At a glance
In 2017, Oxford Dictionaries named “youthquake” as the word of the year.
“Youthquake is defined as a significant social, cultural, political, or technological change associated with youth,” says futurologist Rocky Scopelitti, author of Youthquake 4.0.
Commentators used the term to describe the generational change that saw large numbers of young people vote for opposition parties in the United Kingdom and New Zealand general elections in 2017.
However, youthquake is not a new word – Vogue editor Diana Vreeland coined the word in the 1960s to describe the rise of youth culture. “
We have been through a youthquake before,” says Scopelitti.
When the Oxford Dictionaries described the ascent of the millennials as a “youthquake”, Scopelitti looked to history for answers – and clues about what might come next.
He says that the 1960s was a disruptive period, but also one of opportunity.
“We saw the rise, for example, of consumer credit.

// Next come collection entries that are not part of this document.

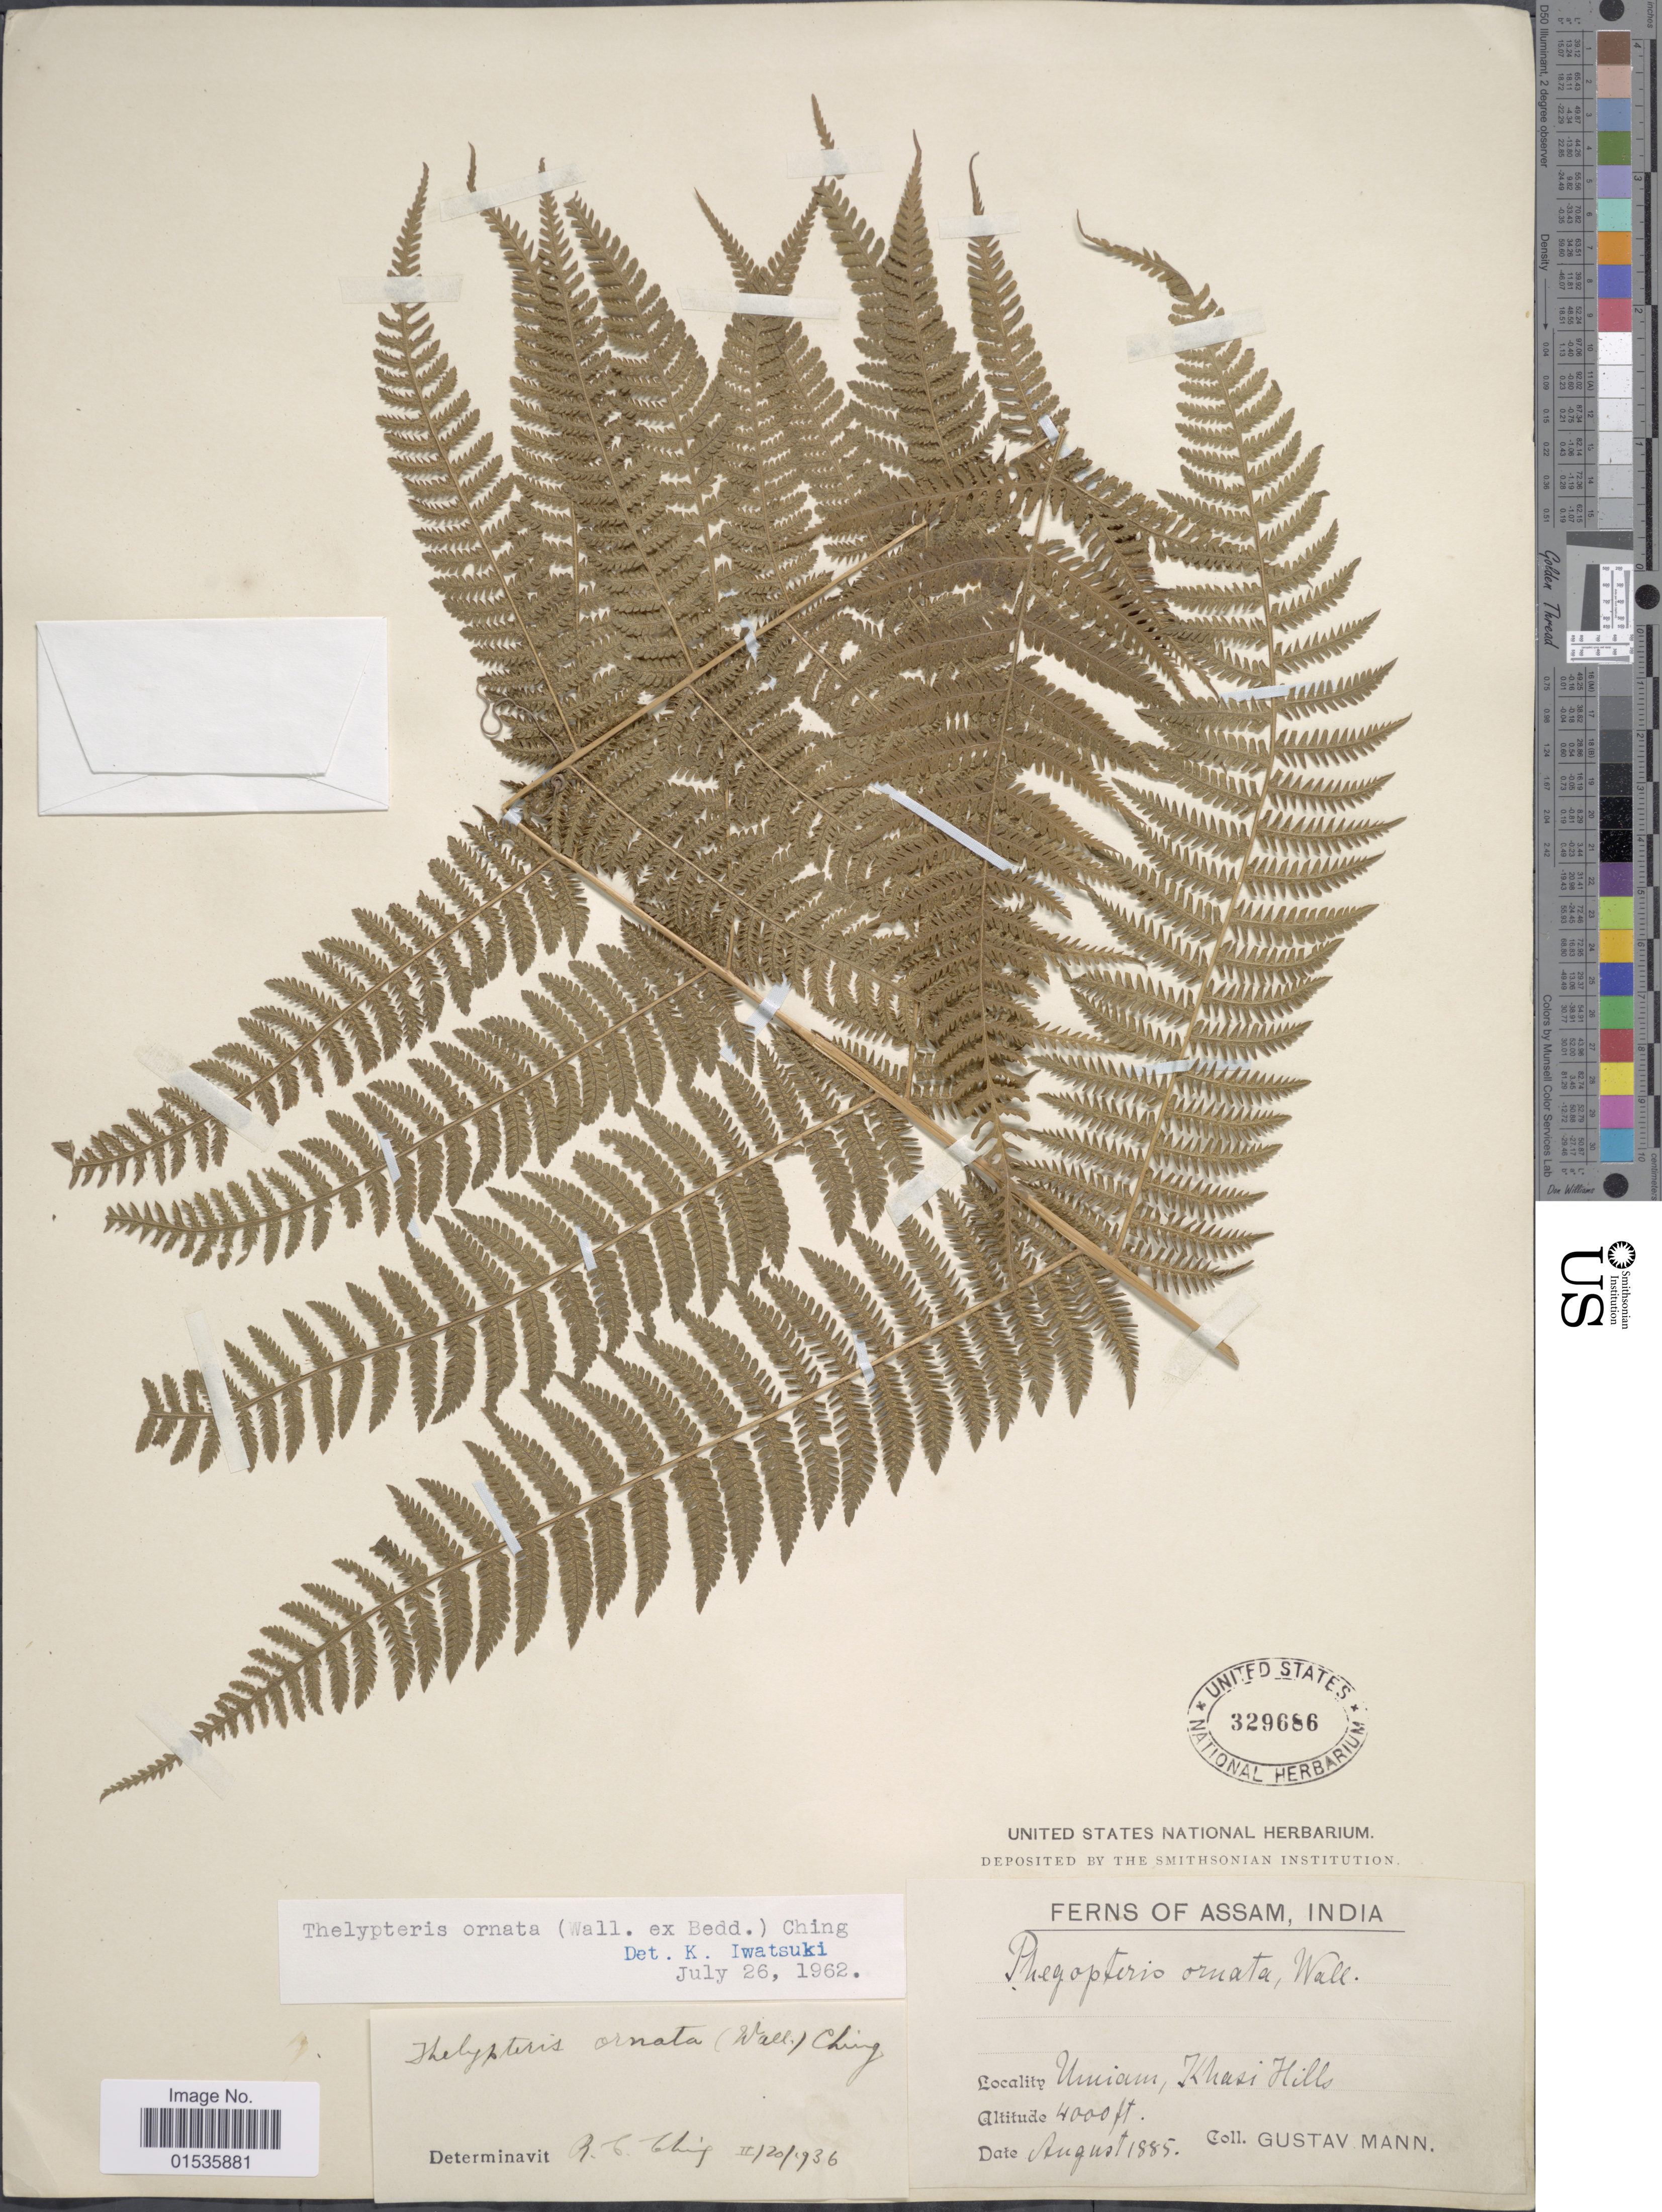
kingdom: Plantae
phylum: Tracheophyta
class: Polypodiopsida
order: Polypodiales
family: Thelypteridaceae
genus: Macrothelypteris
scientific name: Macrothelypteris setigera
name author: (Gaudich.) Ching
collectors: G. Mann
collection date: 1885-08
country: India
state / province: Meghalaya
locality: Assam, India. Umiam, Khasi Hills.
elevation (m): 1219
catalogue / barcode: US 329686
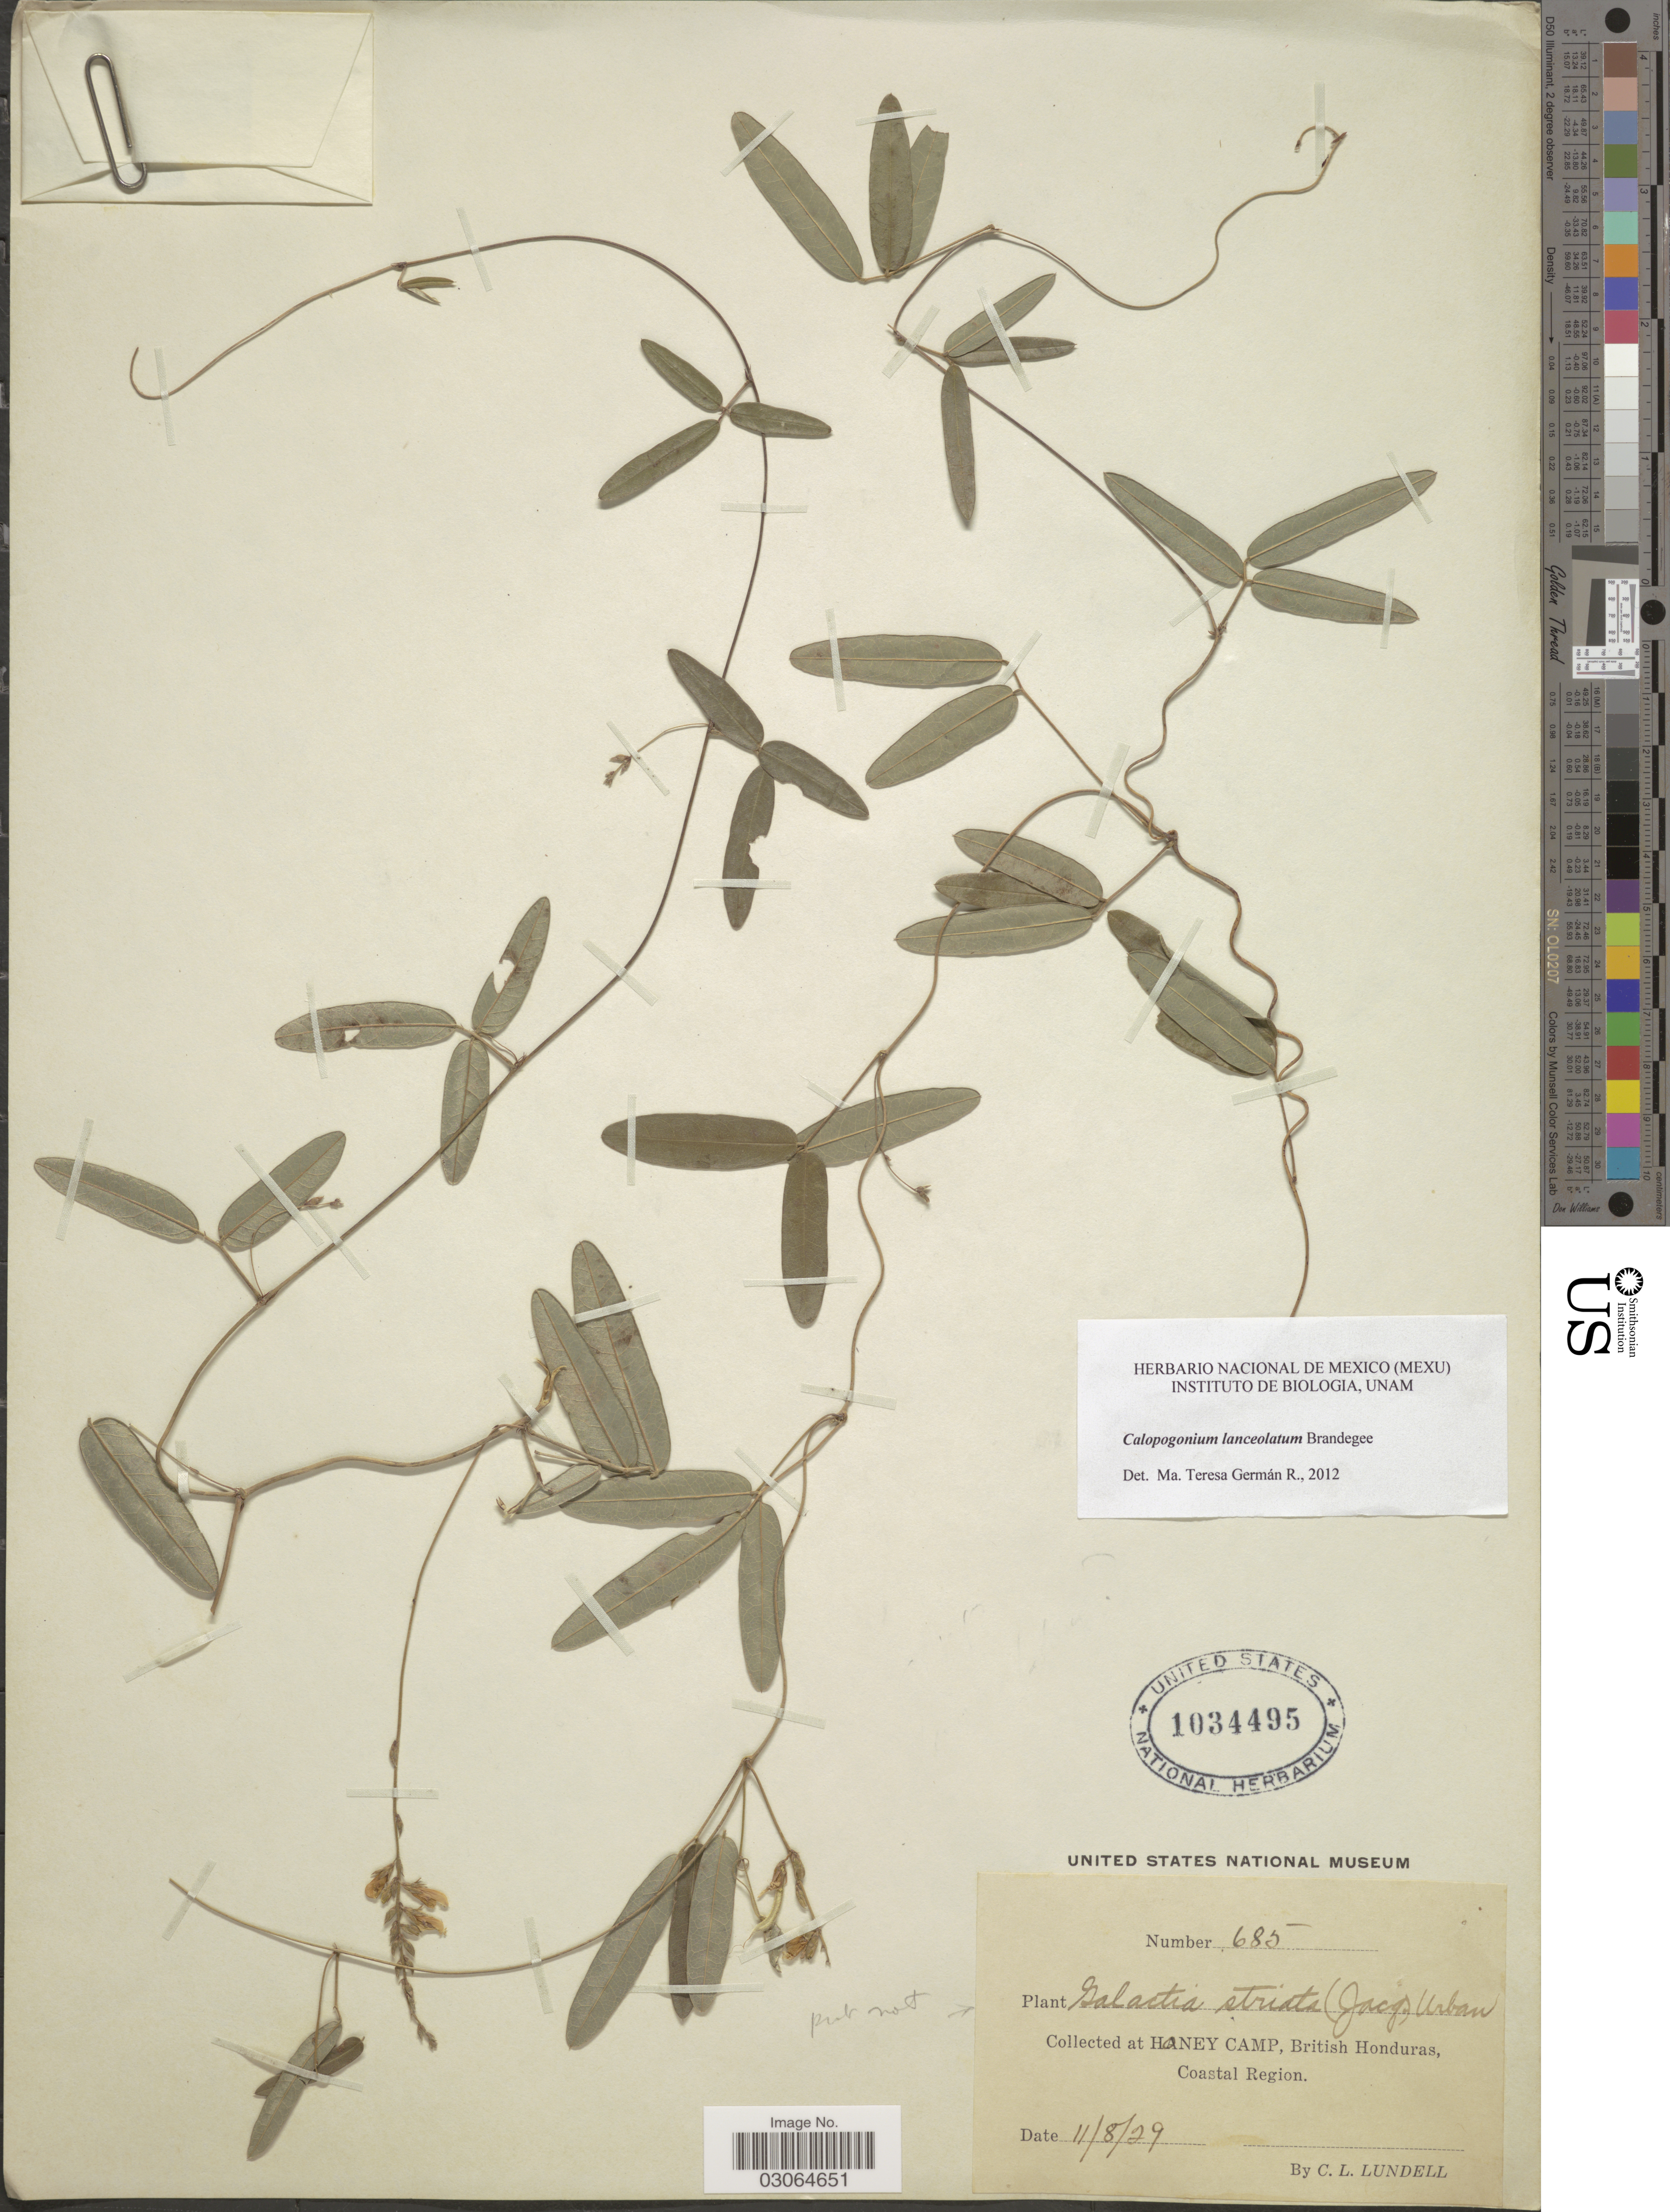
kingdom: Plantae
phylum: Tracheophyta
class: Magnoliopsida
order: Fabales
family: Fabaceae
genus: Calopogonium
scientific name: Calopogonium lanceolatum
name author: Brandegee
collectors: C. L. Lundell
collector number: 685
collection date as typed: Transcribed d/m/y: 11/8/29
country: Belize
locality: Honey Camp, British Honduras, Coastal Region.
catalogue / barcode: US 1034495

We saw the rise of desires for home ownership, ownership of white goods, [we saw] the structure of work change – the whole family structure changed.”
With the benefit of hindsight, he says, we can see that “when we have significant social, cultural, political change, there will be significant opportunities on the back of that [change]”.
As we enter the fourth industrial revolution, Scopelitti says history shows “it’s important for us not be fearful of technological change, but to look at the opportunities that will come”.
Demographics meet technological change
Scopelitti’s research examines the convergence of two significant forces: demographic and technological change.
For the first time in human history, “youth have become the largest demographic on the planet,” he says. Today, more than ever, “youth voice matters”.
What makes young people such a potent force for change?
Young people today comprise the world’s second digital-first generation, says Scopelitti.
“They’ve grown up in a world where the world is their community, and they’ve been equipped with technologies to give them a global voice … [Their] influence can be felt in all parts of the world, whether that’s for a political cause, for example, around climate change or the boycott of a brand.
“They have a voice that’s real-time, and they are able to exert their influence, whether that’s socially [or] commercially … at a global scale.”
Scopelitti believes it is critical to ascertain how this demographic might shape the world over the coming decade – and how to make the most of their collective strengths.
“They’ve grown up in a world that has experienced more change than any other demographic that came before them. Change to them is as natural as the air they breathe,” he says.
In a world of rapid change, he says youth and their adaptability should be a source of optimism – and an asset. “The question is, how can we re-skill them into areas where we have significant gaps?”
New research from RMIT Online and Deloitte Access Economics reveals that Australia needs an extra 156,000 workers with technological skills.
Failure to address this skills shortage could cost the economy A$10 billion in lost growth. To address this skills shortfall, we need to think very differently about workplace learning, says Scopelitti.
Fortunately, young people want opportunities to grow at work. Scopelitti says his research shows that while older “demographics felt that work–life balance was their principal concern about the future and principal desire when it came to looking at employment, for the youth, it was development. They want, and aspire to, … develop their skills.”
Together, the power of young people and new technologies such as AI and blockchain have the ability to “lift us out of the productivity stagnation that we've been in for the last decade,” says Scopelitti.
Adapting to change a mystery, not a puzzle
Scopelitti says the message for employers across industries, not just finance and accounting, is that “in a world characterised by accelerated change, our capacity to adapt will become the new competitive advantage. We saw that through COVID-19 at a global scale – some organisations … had that adaptability and others didn’t.”
Advancing technology “combined with a highly adaptable workforce will enable organisations to adapt to what comes at them in a decade of uncertainty and accelerated change,” he says.
Just how we increase our capacity to adapt to a world of accelerated change is a question with no right or wrong answer, Scopelitti says.
“Unlike a puzzle, where before we begin, we know that there’s an answer … [it’s] more like a mystery where, at best, all we can see is really to the straight corner; but to survive, we need to be able to prepare for what’s going to come at us from around the corner,” says Scopelitti, who remains optimistic about the future.
“This is nothing new to us – this is Darwinian theory of survival. It’s all about adaptability.”
The good news, he says, is [that] “there’s never been a more promising decade where we’ve got the most adaptable generations in our youth together with all of these emerging technologies to really rethink the way organisations and corporations create value.”